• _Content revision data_
---------------

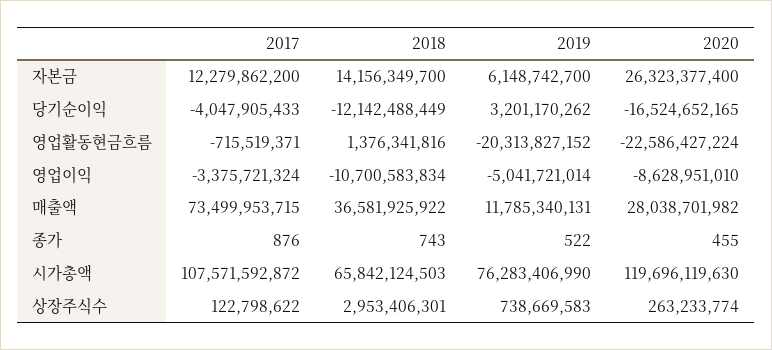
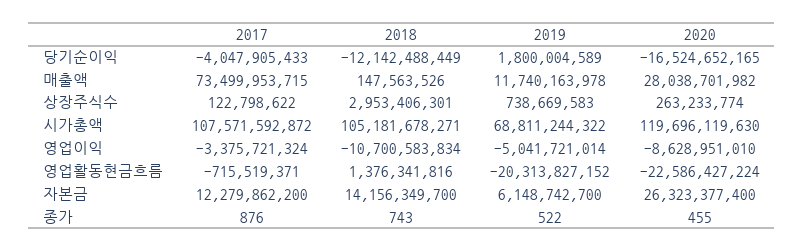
  {
    "2017": {
      "자본금": 12279862200,
      "당기순이익": -4047905433,
      "영업활동현금흐름": -715519371,
      "영업이익": -3375721324,
      "매출액": 73499953715,
      "종가": 876,
      "시가총액": 107571592872,
      "상장주식수": 122798622
    },
    "2018": {
      "자본금": 14156349700,
      "당기순이익": -12142488449,
      "영업활동현금흐름": 1376341816,
      "영업이익": -10700583834,
-     "매출액": 36581925922,
+     "매출액": 147563526,
      "종가": 743,
-     "시가총액": 65842124503,
+     "시가총액": 105181678271,
      "상장주식수": 2953406301
    },
    "2019": {
      "자본금": 6148742700,
-     "당기순이익": 3201170262,
+     "당기순이익": 1800004589,
      "영업활동현금흐름": -20313827152,
      "영업이익": -5041721014,
-     "매출액": 11785340131,
+     "매출액": 11740163978,
      "종가": 522,
-     "시가총액": 76283406990,
+     "시가총액": 68811244322,
      "상장주식수": 738669583
    },
    "2020": {
      "자본금": 26323377400,
      "당기순이익": -16524652165,
      "영업활동현금흐름": -22586427224,
      "영업이익": -8628951010,
      "매출액": 28038701982,
      "종가": 455,
      "시가총액": 119696119630,
      "상장주식수": 263233774
    }
  }

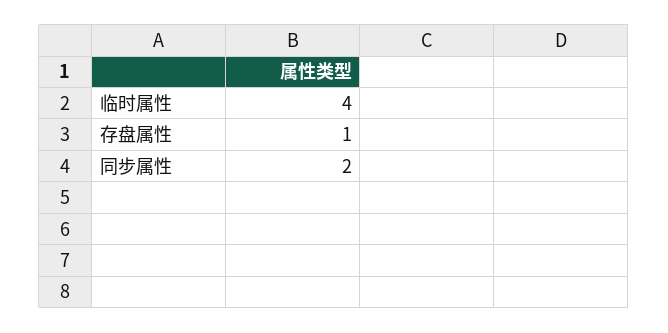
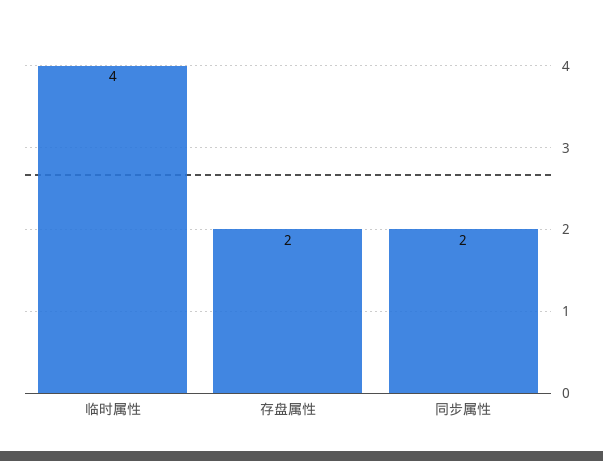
  {
    "临时属性": 4,
-   "存盘属性": 1,
+   "存盘属性": 2,
    "同步属性": 2
  }

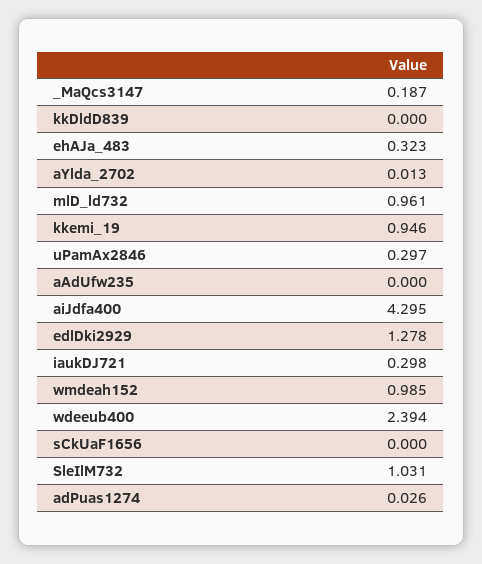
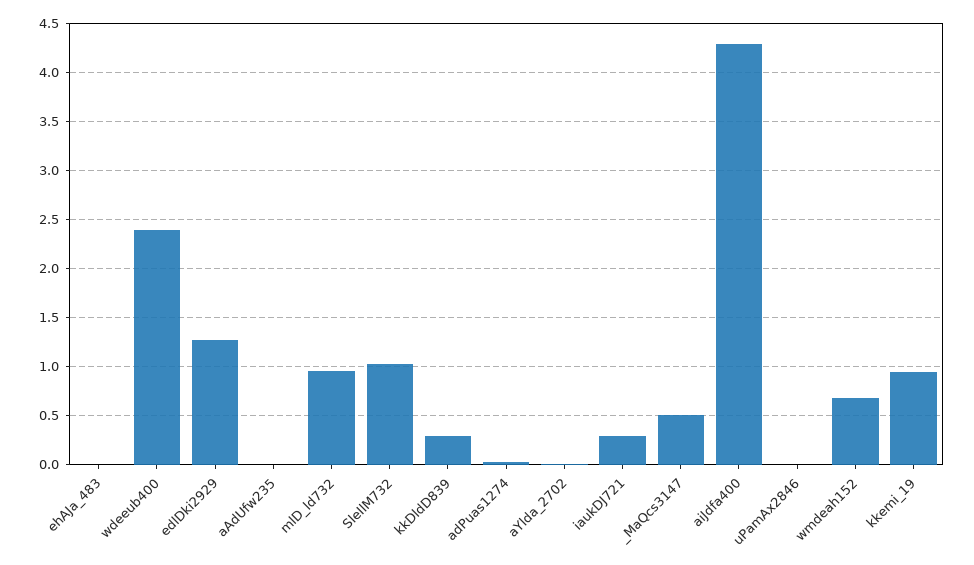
  {
-   "_MaQcs3147": 0.187,
+   "_MaQcs3147": 0.5,
-   "kkDldD839": 0,
+   "kkDldD839": 0.3,
-   "ehAJa_483": 0.323,
+   "ehAJa_483": 0,
    "aYlda_2702": 0.013,
    "mlD_ld732": 0.961,
    "kkemi_19": 0.946,
-   "uPamAx2846": 0.297,
+   "uPamAx2846": 0,
    "aAdUfw235": 0,
    "aiJdfa400": 4.295,
    "edlDki2929": 1.278,
    "iaukDJ721": 0.298,
-   "wmdeah152": 0.985,
+   "wmdeah152": 0.7,
    "wdeeub400": 2.394,
-   "sCkUaF1656": 0,
    "SleIlM732": 1.031,
    "adPuas1274": 0.026
  }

---------------

• _REQUIREMENT_
Once the pictures are set aside, give every line above again without alteration.

• _EXERCISE ANSWER_
  {
    "2017": {
      "자본금": 12279862200,
      "당기순이익": -4047905433,
      "영업활동현금흐름": -715519371,
      "영업이익": -3375721324,
      "매출액": 73499953715,
      "종가": 876,
      "시가총액": 107571592872,
      "상장주식수": 122798622
    },
    "2018": {
      "자본금": 14156349700,
      "당기순이익": -12142488449,
      "영업활동현금흐름": 1376341816,
      "영업이익": -10700583834,
-     "매출액": 36581925922,
+     "매출액": 147563526,
      "종가": 743,
-     "시가총액": 65842124503,
+     "시가총액": 105181678271,
      "상장주식수": 2953406301
    },
    "2019": {
      "자본금": 6148742700,
-     "당기순이익": 3201170262,
+     "당기순이익": 1800004589,
      "영업활동현금흐름": -20313827152,
      "영업이익": -5041721014,
-     "매출액": 11785340131,
+     "매출액": 11740163978,
      "종가": 522,
-     "시가총액": 76283406990,
+     "시가총액": 68811244322,
      "상장주식수": 738669583
    },
    "2020": {
      "자본금": 26323377400,
      "당기순이익": -16524652165,
      "영업활동현금흐름": -22586427224,
      "영업이익": -8628951010,
      "매출액": 28038701982,
      "종가": 455,
      "시가총액": 119696119630,
      "상장주식수": 263233774
    }
  }

  {
    "临时属性": 4,
-   "存盘属性": 1,
+   "存盘属性": 2,
    "同步属性": 2
  }

  {
-   "_MaQcs3147": 0.187,
+   "_MaQcs3147": 0.5,
-   "kkDldD839": 0,
+   "kkDldD839": 0.3,
-   "ehAJa_483": 0.323,
+   "ehAJa_483": 0,
    "aYlda_2702": 0.013,
    "mlD_ld732": 0.961,
    "kkemi_19": 0.946,
-   "uPamAx2846": 0.297,
+   "uPamAx2846": 0,
    "aAdUfw235": 0,
    "aiJdfa400": 4.295,
    "edlDki2929": 1.278,
    "iaukDJ721": 0.298,
-   "wmdeah152": 0.985,
+   "wmdeah152": 0.7,
    "wdeeub400": 2.394,
-   "sCkUaF1656": 0,
    "SleIlM732": 1.031,
    "adPuas1274": 0.026
  }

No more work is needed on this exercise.